TASK DIRECTIONS:
For the entries below, print exactly the lines between the line holding "left knee: (116, 200)" and the line holding "left ear: (276, 271)", inclusive, and nothing else.

EXTRACTED INFORMATION:
○ ○ ○

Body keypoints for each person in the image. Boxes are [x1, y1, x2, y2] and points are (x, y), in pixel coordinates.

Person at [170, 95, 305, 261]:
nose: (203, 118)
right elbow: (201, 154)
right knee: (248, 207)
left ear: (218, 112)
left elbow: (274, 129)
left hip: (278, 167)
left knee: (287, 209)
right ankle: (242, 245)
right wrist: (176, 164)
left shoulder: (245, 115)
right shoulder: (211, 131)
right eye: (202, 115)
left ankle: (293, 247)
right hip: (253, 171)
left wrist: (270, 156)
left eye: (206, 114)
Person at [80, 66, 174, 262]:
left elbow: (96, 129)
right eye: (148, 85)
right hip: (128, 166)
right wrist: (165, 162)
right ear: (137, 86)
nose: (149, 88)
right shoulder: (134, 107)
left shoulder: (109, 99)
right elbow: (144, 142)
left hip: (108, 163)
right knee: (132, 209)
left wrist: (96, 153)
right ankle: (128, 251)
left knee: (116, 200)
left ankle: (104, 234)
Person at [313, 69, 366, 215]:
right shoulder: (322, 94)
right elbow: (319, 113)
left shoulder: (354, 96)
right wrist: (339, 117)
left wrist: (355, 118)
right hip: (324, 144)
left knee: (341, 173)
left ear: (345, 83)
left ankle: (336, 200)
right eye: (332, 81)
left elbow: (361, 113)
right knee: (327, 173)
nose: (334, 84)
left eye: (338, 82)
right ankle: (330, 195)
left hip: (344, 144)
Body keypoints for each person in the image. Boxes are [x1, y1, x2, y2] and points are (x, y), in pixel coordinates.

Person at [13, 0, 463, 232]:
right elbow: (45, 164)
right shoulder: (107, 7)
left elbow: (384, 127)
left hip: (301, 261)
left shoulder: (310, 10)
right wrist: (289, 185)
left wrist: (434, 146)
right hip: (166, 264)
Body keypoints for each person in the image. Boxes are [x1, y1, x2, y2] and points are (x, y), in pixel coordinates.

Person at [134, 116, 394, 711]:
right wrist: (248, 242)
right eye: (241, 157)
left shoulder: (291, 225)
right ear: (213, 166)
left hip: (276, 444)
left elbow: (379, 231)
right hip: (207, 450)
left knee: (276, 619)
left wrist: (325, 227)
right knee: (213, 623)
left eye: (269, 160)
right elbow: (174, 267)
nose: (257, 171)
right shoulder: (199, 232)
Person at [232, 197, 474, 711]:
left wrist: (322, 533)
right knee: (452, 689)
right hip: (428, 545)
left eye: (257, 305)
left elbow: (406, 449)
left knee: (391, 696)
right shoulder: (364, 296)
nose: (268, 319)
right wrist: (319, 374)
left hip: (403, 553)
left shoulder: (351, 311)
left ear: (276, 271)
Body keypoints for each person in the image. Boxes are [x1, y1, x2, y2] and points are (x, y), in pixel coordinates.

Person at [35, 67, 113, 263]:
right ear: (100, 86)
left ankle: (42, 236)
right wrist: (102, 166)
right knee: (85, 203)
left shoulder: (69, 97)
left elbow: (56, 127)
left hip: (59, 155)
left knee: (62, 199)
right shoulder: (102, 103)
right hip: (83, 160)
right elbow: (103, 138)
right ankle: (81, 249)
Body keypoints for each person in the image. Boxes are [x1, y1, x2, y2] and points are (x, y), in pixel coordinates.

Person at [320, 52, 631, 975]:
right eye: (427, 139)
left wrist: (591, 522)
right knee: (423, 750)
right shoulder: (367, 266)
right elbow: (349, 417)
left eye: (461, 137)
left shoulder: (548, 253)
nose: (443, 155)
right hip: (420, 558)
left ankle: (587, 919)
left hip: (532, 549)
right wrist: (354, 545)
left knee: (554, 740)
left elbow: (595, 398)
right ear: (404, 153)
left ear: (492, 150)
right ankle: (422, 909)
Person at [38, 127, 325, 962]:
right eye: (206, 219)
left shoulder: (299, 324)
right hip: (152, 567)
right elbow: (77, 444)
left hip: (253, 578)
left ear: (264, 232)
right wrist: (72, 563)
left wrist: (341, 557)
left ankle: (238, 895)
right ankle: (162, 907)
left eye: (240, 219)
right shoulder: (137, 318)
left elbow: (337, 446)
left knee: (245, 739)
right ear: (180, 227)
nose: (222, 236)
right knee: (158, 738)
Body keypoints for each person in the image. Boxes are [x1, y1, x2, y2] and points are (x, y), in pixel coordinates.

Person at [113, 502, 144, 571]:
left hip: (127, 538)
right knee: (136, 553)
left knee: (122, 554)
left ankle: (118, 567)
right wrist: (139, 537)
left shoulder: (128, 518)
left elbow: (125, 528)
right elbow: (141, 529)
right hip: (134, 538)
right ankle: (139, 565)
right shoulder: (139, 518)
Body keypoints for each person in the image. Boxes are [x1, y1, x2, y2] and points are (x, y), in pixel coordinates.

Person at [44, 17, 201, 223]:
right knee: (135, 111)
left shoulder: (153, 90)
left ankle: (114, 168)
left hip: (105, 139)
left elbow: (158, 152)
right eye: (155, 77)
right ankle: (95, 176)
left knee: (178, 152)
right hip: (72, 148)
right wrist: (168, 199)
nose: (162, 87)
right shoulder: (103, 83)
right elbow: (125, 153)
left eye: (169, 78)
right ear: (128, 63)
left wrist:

○ ○ ○

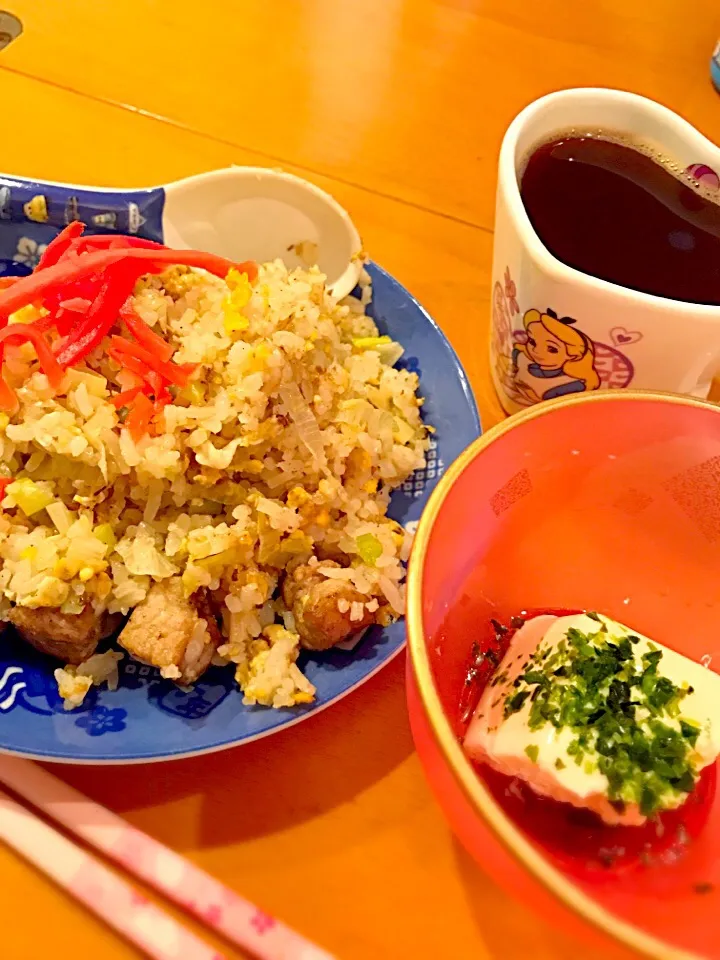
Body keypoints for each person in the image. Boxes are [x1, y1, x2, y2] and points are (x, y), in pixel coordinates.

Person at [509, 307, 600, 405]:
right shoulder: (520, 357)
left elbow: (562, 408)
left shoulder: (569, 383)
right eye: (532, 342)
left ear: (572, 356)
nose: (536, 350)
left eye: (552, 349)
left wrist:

○ ○ ○

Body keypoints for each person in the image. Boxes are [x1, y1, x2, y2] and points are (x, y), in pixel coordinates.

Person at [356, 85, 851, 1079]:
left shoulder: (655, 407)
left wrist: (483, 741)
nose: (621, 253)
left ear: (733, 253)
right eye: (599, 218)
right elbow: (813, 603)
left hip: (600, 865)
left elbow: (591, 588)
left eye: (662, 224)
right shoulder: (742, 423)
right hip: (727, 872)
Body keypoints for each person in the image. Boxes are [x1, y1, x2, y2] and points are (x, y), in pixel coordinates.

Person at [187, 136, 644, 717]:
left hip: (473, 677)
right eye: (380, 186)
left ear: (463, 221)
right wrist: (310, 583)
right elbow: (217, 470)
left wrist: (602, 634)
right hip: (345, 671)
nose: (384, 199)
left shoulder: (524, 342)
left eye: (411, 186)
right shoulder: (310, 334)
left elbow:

○ ○ ○

TASK OUTPUT:
left knee: (116, 200)
left ankle: (104, 234)
Person at [313, 69, 366, 215]:
right shoulder: (322, 94)
right elbow: (319, 113)
left shoulder: (354, 96)
right wrist: (339, 117)
left wrist: (355, 118)
right hip: (324, 144)
left knee: (341, 173)
left ear: (345, 83)
left ankle: (336, 200)
right eye: (332, 81)
left elbow: (361, 113)
right knee: (327, 173)
nose: (334, 84)
left eye: (338, 82)
right ankle: (330, 195)
left hip: (344, 144)
Body keypoints for each person in the image. Boxes are [x1, y1, x2, y2] and points are (x, y), in pixel coordinates.

Person at [13, 0, 463, 232]:
right elbow: (45, 164)
right shoulder: (107, 7)
left elbow: (384, 127)
left hip: (301, 261)
left shoulder: (310, 10)
right wrist: (289, 185)
left wrist: (434, 146)
right hip: (166, 264)
Body keypoints for each person in the image. Boxes are [x1, y1, x2, y2] and points are (x, y), in pixel coordinates.

Person at [134, 116, 394, 711]:
right wrist: (248, 242)
right eye: (241, 157)
left shoulder: (291, 225)
right ear: (213, 166)
left hip: (276, 444)
left elbow: (379, 231)
right hip: (207, 450)
left knee: (276, 619)
left wrist: (325, 227)
right knee: (213, 623)
left eye: (269, 160)
right elbow: (174, 267)
nose: (257, 171)
right shoulder: (199, 232)
Person at [232, 197, 474, 711]:
left wrist: (322, 533)
right knee: (452, 689)
right hip: (428, 545)
left eye: (257, 305)
left elbow: (406, 449)
left knee: (391, 696)
right shoulder: (364, 296)
nose: (268, 319)
right wrist: (319, 374)
left hip: (403, 553)
left shoulder: (351, 311)
left ear: (276, 271)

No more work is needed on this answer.